Use this recipe to make yogurt cheese, whether you make your own yogurt or buy it at the store. You need a funnel or strainer, cheesecloth or coffee filters, and a cup or bowl over which you can position the strainer.
1 cup plain yogurt, or Greek yogurt
Gather the ingredient.
Line a strainer or funnel with a double layer of cheesecloth or a single coffee filter and place it over a bowl that will be catching the liquid.
Spoon the yogurt into the filter or cheesecloth.
Cover the top of the funnel or strainer with plastic wrap and transfer everything to the refrigerator. Let drain for at least 8 hours, and up to 24. The longer you wait, the less moisture it will have and the thicker it will be.
Remove the yogurt cheese from the filter or cheesecloth and save the whey for other recipes if you'd like. Keep the yogurt cheese refrigerated; it is best when used within one week.
How to Use Yogurt Cheese
Yogurt cheese is a blank canvas for flavor. Here are a few ideas on how to use this delicious mixture:
- Make dips for crudités by seasoning the yogurt cheese with olive oil, fresh or dried herbs, and salt.
- Use the yogurt cheese as you would on bread, sandwiches, or wraps.
- Serve yogurt cheese as a side to spicy and heavy foods, like chicken wings, ribs, or curries. Simply pour some olive oil on top of it and a few dashes of salt and pepper.

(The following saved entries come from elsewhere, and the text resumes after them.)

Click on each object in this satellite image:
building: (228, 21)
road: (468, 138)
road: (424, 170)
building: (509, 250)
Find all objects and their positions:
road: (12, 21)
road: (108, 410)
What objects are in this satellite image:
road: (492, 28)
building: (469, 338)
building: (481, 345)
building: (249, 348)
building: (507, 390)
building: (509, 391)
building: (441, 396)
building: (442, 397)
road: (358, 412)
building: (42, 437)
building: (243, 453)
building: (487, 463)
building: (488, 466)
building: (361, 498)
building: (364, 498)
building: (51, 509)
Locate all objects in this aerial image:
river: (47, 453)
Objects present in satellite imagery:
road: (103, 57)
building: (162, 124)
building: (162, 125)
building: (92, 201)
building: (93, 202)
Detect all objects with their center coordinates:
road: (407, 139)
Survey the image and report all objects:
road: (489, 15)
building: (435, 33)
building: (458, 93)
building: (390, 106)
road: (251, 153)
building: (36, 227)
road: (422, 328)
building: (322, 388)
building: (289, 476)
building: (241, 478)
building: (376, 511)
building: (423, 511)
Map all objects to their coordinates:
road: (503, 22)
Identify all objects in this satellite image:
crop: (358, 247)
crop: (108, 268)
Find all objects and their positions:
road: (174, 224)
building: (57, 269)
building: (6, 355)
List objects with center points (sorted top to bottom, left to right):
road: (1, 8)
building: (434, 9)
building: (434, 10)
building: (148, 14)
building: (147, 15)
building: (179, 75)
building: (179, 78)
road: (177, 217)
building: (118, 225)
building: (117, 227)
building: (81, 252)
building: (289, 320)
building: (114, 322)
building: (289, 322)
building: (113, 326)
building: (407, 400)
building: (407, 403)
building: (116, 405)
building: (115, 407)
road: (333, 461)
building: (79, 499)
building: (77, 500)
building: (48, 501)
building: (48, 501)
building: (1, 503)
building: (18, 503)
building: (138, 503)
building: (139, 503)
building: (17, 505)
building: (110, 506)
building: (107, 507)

- If you give the cheese additional time, it will firm up so much so that you can roll tablespoons of it with greased hands and make cheese balls. Place the cheese balls in a container and cover with olive oil. Use within a week, in salads, on crackers, or anywhere you'd use cream cheese or similar cheeses.
- Mix the yogurt cheese with salt, pepper, lemon zest, and top with olive oil and pistachios to serve a beautiful appetizer alongside fresh bread.
- Mix the yogurt cheese with fresh fruit, jam, or jelly, and make ice pops.
Sweet Yogurt Cheese
For a sweet version that is great as a light dessert, follow this easy method:
- Strain the plain yogurt as directed in the recipe.
- After 8 hours of straining, mix into the yogurt 3 to 4 tablespoons of honey, agave, or maple syrup and allow it to keep straining for an additional 8 hours.
- Once the yogurt has thickened to your liking, spoon it into little bowls and add fresh fruit, lemon zest, and a teaspoon of the sweetener of choice.
- Top with chopped walnuts or almonds and serve.